Quoted passage —
*-*-*

It is really a strong thing to avoid RCU here. Instrumentation
should be self-sufficient to a large degree, and it does not get any
more lowlevel than filter expression evaluation engine. Forcing the
use of rcu_read_lock() there would limit its utility.
> The other downside is that at least in this patch the predicate
> lists are always pre-allocated, taking up memory from the start.
> They could probably be allocated on first-use, and de-allocated
> when tracing is completely stopped - if this patch makes sense, I
> could create another one to do that later on.
That's not a big issue IMO.
> Oh, and it also places a restriction on the size of __arrays in
> events, currently set to 128, since they can't be larger than the
> now embedded str_val arrays in the filter_pred struct.
that's OK too - we really want pre-calculated filter expressions and
as atomic evaluations as possible. So having the maximum width
specified is no big deal.

*-*-*

Excerpted data —
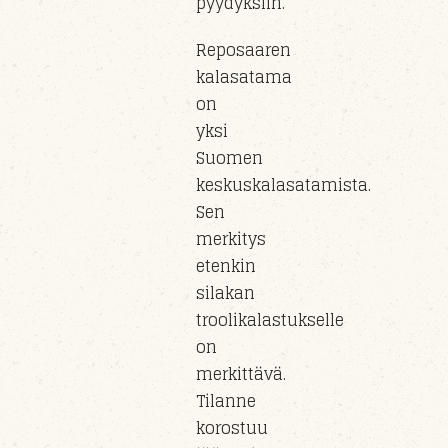
pyydyksiin.
Reposaaren
kalasatama
on
yksi
Suomen
keskuskalasatamista.
Sen
merkitys
etenkin
silakan
troolikalastukselle
on
merkittävä.
Tilanne
korostuu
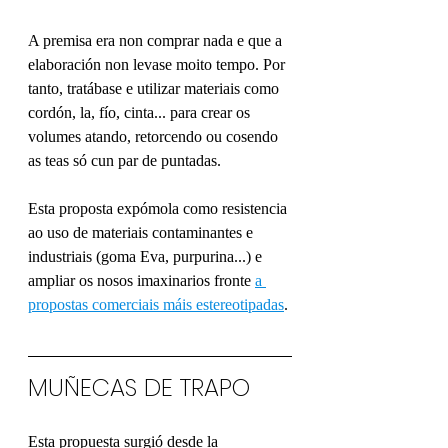
A premisa era non comprar nada e que a 
elaboración non levase moito tempo. Por 
tanto, tratábase e utilizar materiais como 
cordón, la, fío, cinta... para crear os 
volumes atando, retorcendo ou cosendo 
as teas só cun par de puntadas.
Esta proposta expómola como resistencia 
ao uso de materiais contaminantes e 
industriais (goma Eva, purpurina...) e 
ampliar os nosos imaxinarios fronte 
a 
propostas comerciais máis estereotipadas
.
MUÑECAS DE TRAPO
Esta propuesta surgió desde la 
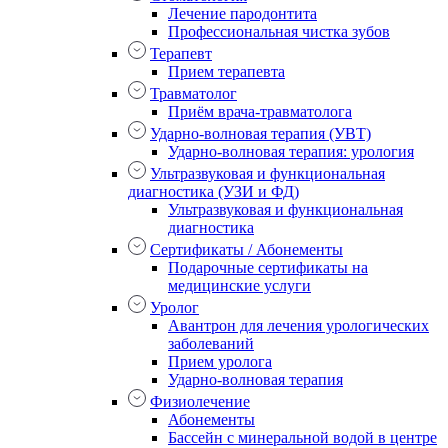
Лечение пародонтита
Профессиональная чистка зубов
Терапевт
Прием терапевта
Травматолог
Приём врача-травматолога
Ударно-волновая терапия (УВТ)
Ударно-волновая терапия: урология
Ультразвуковая и функциональная
диагностика (УЗИ и ФД)
Ультразвуковая и функциональная
диагностика
Сертификаты / Абонементы
Подарочные сертификаты на
медицинские услуги
Уролог
Авантрон для лечения урологических
заболеваний
Прием уролога
Ударно-волновая терапия
Физиолечение
Абонементы
Бассейн с минеральной водой в центре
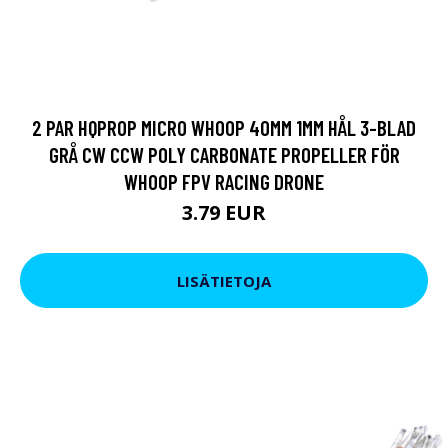
2 PAR HQPROP MICRO WHOOP 40MM 1MM HÅL 3-BLAD
GRÅ CW CCW POLY CARBONATE PROPELLER FÖR
WHOOP FPV RACING DRONE
3.79 EUR
LISÄTIETOJA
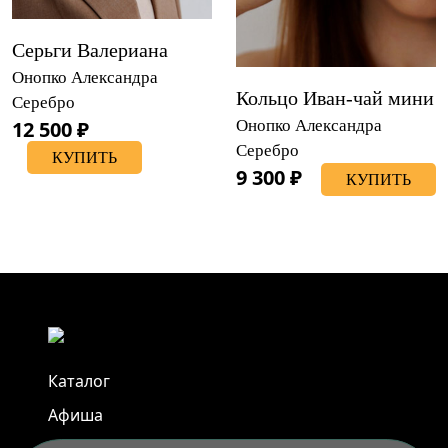
Серьги Валериана
Онопко Александра
Кольцо Иван-чай мини
Серебро
12 500 ₽
Онопко Александра
Серебро
КУПИТЬ
9 300 ₽
КУПИТЬ
Каталог
Афиша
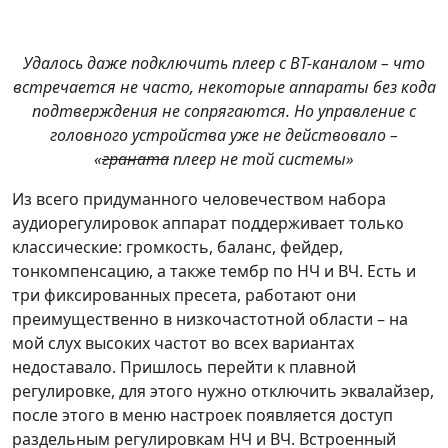
Удалось даже подключить плеер с BT-каналом – что
встречается не часто, некоторые аппараты без кода
подтверждения не сопрягаются. Но управление с
головного устройства уже не действовало –
«
граната
плеер не той системы»
Из всего придуманного человечеством набора
аудиорегулировок аппарат поддерживает только
классические: громкость, баланс, фейдер,
тонкомпенсацию, а также тембр по НЧ и ВЧ. Есть и
три фиксированных пресета, работают они
преимущественно в низкочастотной области – на
мой слух высоких частот во всех вариантах
недоставало. Пришлось перейти к плавной
регулировке, для этого нужно отключить эквалайзер,
после этого в меню настроек появляется доступ
раздельным регулировкам НЧ и ВЧ. Встроенный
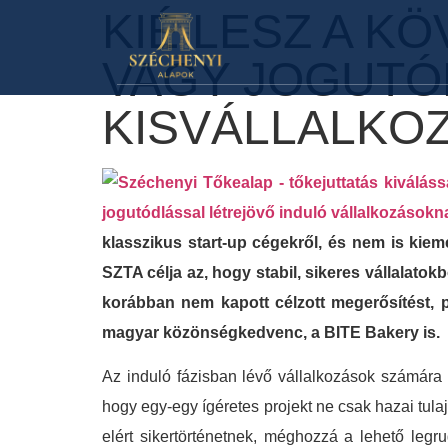
KIÉ LESZ A K
VAGY JOGUTÓ
KISVÁLLALKO
klasszikus start-up cégekről, és nem is kie
SZTA célja az, hogy stabil, sikeres vállalato
korábban nem kapott célzott megerősítést, 
magyar közönségkedvenc, a BITE Bakery is.
Az induló fázisban lévő vállalkozások számára 
hogy egy-egy ígéretes projekt ne csak hazai tula
elért sikertörténetnek, méghozzá a lehető legru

*-*-*

In the mailing-list reply about filter predicates and RCU, what size limit is currently set for __arrays in events?

Answer to this exercise —
128